As they took off their masks to begin this ninety-minute piece, the choristers’ vulnerability was palpable. While I felt vulnerable, I was immediately drawn in by the cellos’ muted, melancholy descending first line. Choristers practically mumbled the word “Requiem,” as if they were frightened to say it out, as Nézet-Séguin slowly drew a sighing violin line and sorrowful strings.
Verdi’s Requiem may not be the best choice for 9/11 commemoration in several respects. The lyrics and music convey a palpable sense of dread at the prospect of death and the coming of the Last Day and the raging flames of hell. Nézet-Séguin, on the other hand, accentuated the soothing qualities of the music, seizing any opportunity to bring out its delicate nuances.
While the “Dies irae” is filled with pounding bass drums, angry brass, and frenetic string runs, the music nonetheless sounds more sombre and biblical than operatic in nature. The sequences of gradual, inexorable accumulation were shaped and swept by him. And in the “Offertorio,” he brought forth the music’s ruminative grace.
The soloists were outstanding. When Pérez sang, she had a brilliant tone that was both heavenly and fiery at the same time. DeYoung was able to strike the perfect balance between a smouldering intensity and a refined impact. “Ingemisco” sung by Polenzani was a heartfelt and eloquent piece of work. In particular, Owens’ earthy, deep tones in the “Mors stupebit” portion left the audience in awe.

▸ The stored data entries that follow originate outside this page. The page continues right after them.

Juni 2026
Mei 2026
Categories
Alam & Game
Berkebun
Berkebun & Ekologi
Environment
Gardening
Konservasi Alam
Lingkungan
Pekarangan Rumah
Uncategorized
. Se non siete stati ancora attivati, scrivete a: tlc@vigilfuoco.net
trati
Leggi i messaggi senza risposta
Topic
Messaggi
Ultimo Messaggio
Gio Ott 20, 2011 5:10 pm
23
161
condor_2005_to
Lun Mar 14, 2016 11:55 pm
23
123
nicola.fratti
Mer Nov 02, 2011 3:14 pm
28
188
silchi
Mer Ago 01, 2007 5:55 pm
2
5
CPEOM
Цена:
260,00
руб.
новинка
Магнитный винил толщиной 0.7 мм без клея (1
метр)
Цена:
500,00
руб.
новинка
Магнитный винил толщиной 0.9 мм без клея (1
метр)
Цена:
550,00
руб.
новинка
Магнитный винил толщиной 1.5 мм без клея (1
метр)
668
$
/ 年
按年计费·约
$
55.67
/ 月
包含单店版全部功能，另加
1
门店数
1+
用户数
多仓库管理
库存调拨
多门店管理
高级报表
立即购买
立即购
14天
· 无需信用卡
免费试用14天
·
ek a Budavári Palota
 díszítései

During the fleet “Sanctus,” there were a few shaky, clumsy moments. Then again, it had all the affirming and aggressive energy you could desire. An amazing Perez and a superb chorus capped out the piece’s concluding “Libera me” part with an introspective look inwards. An eight-minute standing ovation followed, with special kudos going to the Met’s chorus master, Donald Palumbo, and his troupe. I was keeping track.

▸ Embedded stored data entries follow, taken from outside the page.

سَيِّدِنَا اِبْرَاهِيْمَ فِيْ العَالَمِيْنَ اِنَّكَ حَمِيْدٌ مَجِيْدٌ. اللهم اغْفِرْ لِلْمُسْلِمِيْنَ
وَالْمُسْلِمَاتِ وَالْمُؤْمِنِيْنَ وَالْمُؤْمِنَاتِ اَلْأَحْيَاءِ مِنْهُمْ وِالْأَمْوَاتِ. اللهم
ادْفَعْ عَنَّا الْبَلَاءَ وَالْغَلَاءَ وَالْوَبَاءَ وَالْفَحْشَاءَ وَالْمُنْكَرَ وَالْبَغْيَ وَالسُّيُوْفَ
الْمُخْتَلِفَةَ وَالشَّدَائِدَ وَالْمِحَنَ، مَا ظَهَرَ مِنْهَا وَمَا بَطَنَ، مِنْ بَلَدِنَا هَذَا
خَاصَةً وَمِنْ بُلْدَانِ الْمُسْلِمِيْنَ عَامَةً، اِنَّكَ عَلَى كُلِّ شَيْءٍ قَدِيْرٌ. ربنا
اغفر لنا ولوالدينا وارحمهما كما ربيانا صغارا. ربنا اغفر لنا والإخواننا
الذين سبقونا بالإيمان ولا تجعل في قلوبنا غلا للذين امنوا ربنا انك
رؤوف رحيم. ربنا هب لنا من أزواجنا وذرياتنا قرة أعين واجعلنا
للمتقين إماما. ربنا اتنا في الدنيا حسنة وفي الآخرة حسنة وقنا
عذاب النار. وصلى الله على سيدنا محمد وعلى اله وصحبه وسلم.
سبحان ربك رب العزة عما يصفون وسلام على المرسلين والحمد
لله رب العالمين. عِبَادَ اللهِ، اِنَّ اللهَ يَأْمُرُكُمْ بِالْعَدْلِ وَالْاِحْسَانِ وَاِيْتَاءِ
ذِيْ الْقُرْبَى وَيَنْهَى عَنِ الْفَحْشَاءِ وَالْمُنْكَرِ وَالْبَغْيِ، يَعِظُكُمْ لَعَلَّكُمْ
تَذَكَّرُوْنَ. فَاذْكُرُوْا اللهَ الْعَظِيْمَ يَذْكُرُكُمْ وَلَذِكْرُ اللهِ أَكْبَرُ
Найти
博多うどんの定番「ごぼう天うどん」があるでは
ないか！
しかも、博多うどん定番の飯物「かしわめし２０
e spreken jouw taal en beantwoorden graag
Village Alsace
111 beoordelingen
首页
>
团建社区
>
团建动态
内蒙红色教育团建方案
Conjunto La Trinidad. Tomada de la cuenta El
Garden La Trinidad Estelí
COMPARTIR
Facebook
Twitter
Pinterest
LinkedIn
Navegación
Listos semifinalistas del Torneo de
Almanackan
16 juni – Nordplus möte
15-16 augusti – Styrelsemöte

Once Terence Blanchard’s opera, “Fire Shut Up in My Bones,” premieres later this month, the Met will be able to start fresh with the company’s first piece by a Black composer since the Mahler performances and this Requiem.
There is already a debt owed by music lovers to the Metropolitan Opera, in particular to the orchestra and choir members who have made this organisation what it is.
The Requiem by Verdi
On Saturday, it was performed at the Metropolitan Opera.